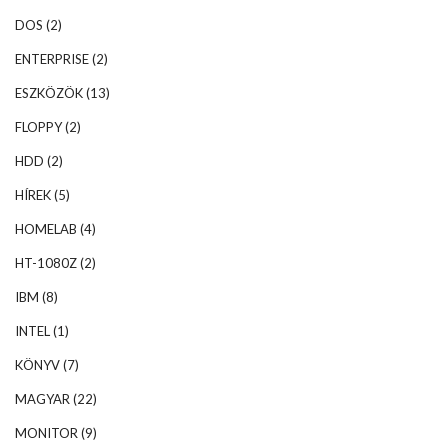
DOS
(2)
ENTERPRISE
(2)
ESZKÖZÖK
(13)
FLOPPY
(2)
HDD
(2)
HÍREK
(5)
HOMELAB
(4)
HT-1080Z
(2)
IBM
(8)
INTEL
(1)
KÖNYV
(7)
MAGYAR
(22)
MONITOR
(9)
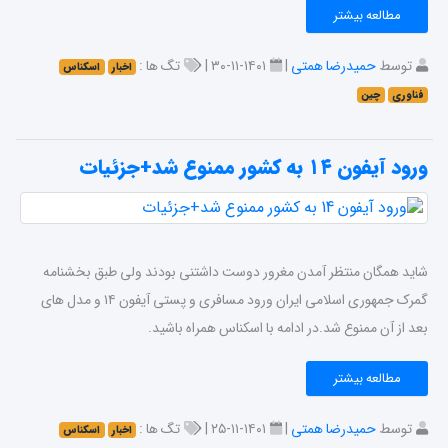
مطالعه بیشتر
توسط
حمیدرضا همتی
|
۱۴۰۱-۱۱-۳۰ |
تگ ها :
اخبار
اسکناس
فناوری
چین
ورود آیفون ۱۴ به کشور ممنوع شد+جزئیات
شاید همگان منتظر آمدن مغرور دوست داشتنی بودند ولی طبق بخشنامه
گمرک جمهوری اسلامی ایران ورود مسافری و پستی آیفون ۱۴ و مدل های
بعد از آن ممنوع شد.در ادامه با اسکناس همراه باشید.
مطالعه بیشتر
توسط
حمیدرضا همتی
|
۱۴۰۱-۱۱-۲۵ |
تگ ها :
اخبار
اسکناس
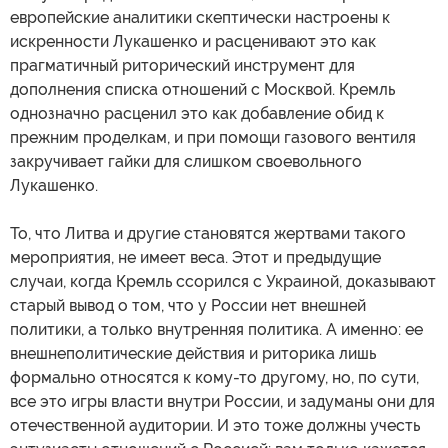
европейские аналитики скептически настроены к
искренности Лукашенко и расценивают это как
прагматичный риторический инструмент для
дополнения списка отношений с Москвой. Кремль
однозначно расценил это как добавление обид к
прежним проделкам, и при помощи газового вентиля
закручивает гайки для слишком своевольного
Лукашенко.
То, что Литва и другие становятся жертвами такого
мероприятия, не имеет веса. Этот и предыдущие
случаи, когда Кремль ссорился с Украиной, доказывают
старый вывод о том, что у России нет внешней
политики, а только внутренняя политика. А именно: ее
внешнеполитические действия и риторика лишь
формально относятся к кому-то другому, но, по сути,
все это игры власти внутри России, и задуманы они для
отечественной аудитории. И это тоже должны учесть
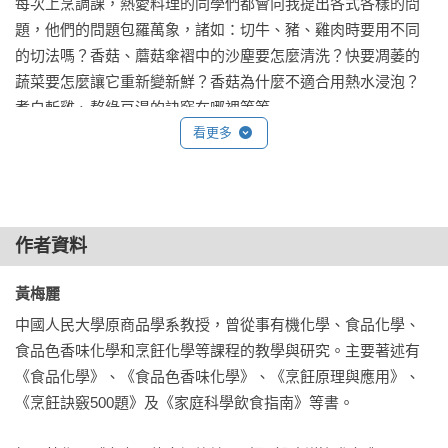
每次上烹調課，熱愛料理的同學們都會向我提出各式各樣的問
如何防止洗草莓時變色？

題，他們的問題包羅萬象，諸如：切牛、豬、雞肉時要用不同
為什麼炒洋蔥要加麵粉？

的切法嗎？香菇、蘑菇傘褶中的沙塵要怎麼清洗？快要凋萎的
蔬菜要怎麼讓它重新變新鮮？香菇為什麼不適合用熱水浸泡？
關於「南北乾貨」食材：

煮白斬雞、熬綠豆湯的訣竅在哪裡等等……

魷魚、蝦仁、海參、魚皮等乾貨，怎麼漲發最快速？

看更多
浸泡乾香菇為什麼不能用熱水？

像這一類的烹調小訣竅，總是一再被問及。因此，我心裡想
油發乾料時如何掌握油溫？

「如果能夠出版一本有學理根據的烹調原理專書來解答這些疑
為何不要用冷水漲發乾蓮子？

惑，該有多好啊！」

作者資料
關於「調味料」的使用：

當我看到積木文化的《大廚不傳烹調祕訣800招》這時，我知
牛肉加醋、海鮮加醋、炒菜加醋，各有什麼妙用？

道，我的想法實現了。

黃梅麗 
攪拌肉餡時，為何一定要依序加入調味料？

中國人民大學原商品學系教授，曾從事有機化學、食品化學、
為什麼鹽可以去除豆製品的異味？

《大廚不傳烹調祕訣800招》是一本針對一般大眾設計的廚房必
食品色香味化學和烹飪化學等課程的教學與研究。主要著述有
酒在烹調中除了去腥，還有什麼作用？

備工具書。書中以現代食品科學的理論為基礎，詳細介紹了食
《食品化學》、《食品色香味化學》、《烹飪原理與應用》、
小蘇打粉、鹼水，在料理過程中有什麼功能？

材的烹調原理、原料再加工、烹製過程中各種變化、烹調要領
《烹飪訣竅500題》及《家庭科學飲食指南》等書。

及重點等800個關鍵訣竅。主要內容包括：烹調前選材和準備、
關於「烹調方式」的運用：

烹調衛生和健康、南北乾貨漲發訣竅、掛糊、上漿和勾芡烹調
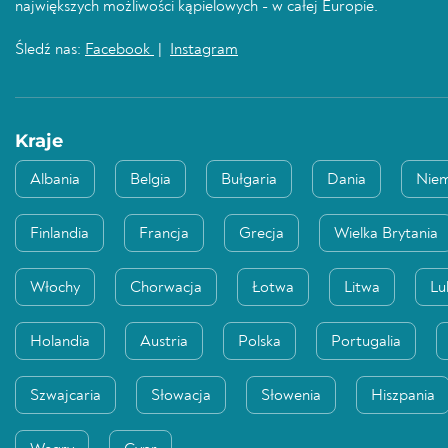
największych możliwości kąpielowych - w całej Europie.
Śledź nas:
Facebook
|
Instagram
Kraje
Albania
Belgia
Bułgaria
Dania
Nie
Finlandia
Francja
Grecja
Wielka Brytania
Włochy
Chorwacja
Łotwa
Litwa
Lu
Holandia
Austria
Polska
Portugalia
Szwajcaria
Słowacja
Słowenia
Hiszpania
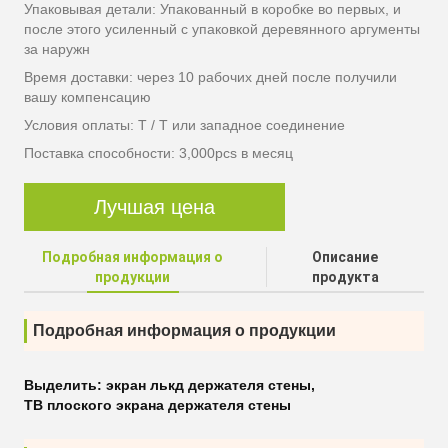
Упаковывая детали: Упакованный в коробке во первых, и
после этого усиленный с упаковкой деревянного аргументы
за наружн
Время доставки: через 10 рабочих дней после получили
вашу компенсацию
Условия оплаты: T / T или западное соединение
Поставка способности: 3,000pcs в месяц
Лучшая цена
Подробная информация о
Описание
продукции
продукта
Подробная информация о продукции
Выделить:
экран лькд держателя стены
,
ТВ плоского экрана держателя стены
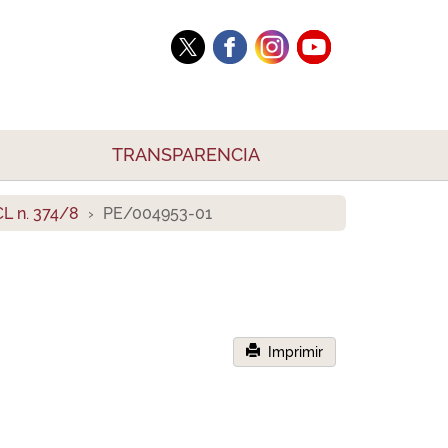
TRANSPARENCIA
L n. 374/8
PE/004953-01
Imprimir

To do: From the data above, extract each line in which the word "Подробная" appears.

Result below:
Подробная информация о
Подробная информация о продукции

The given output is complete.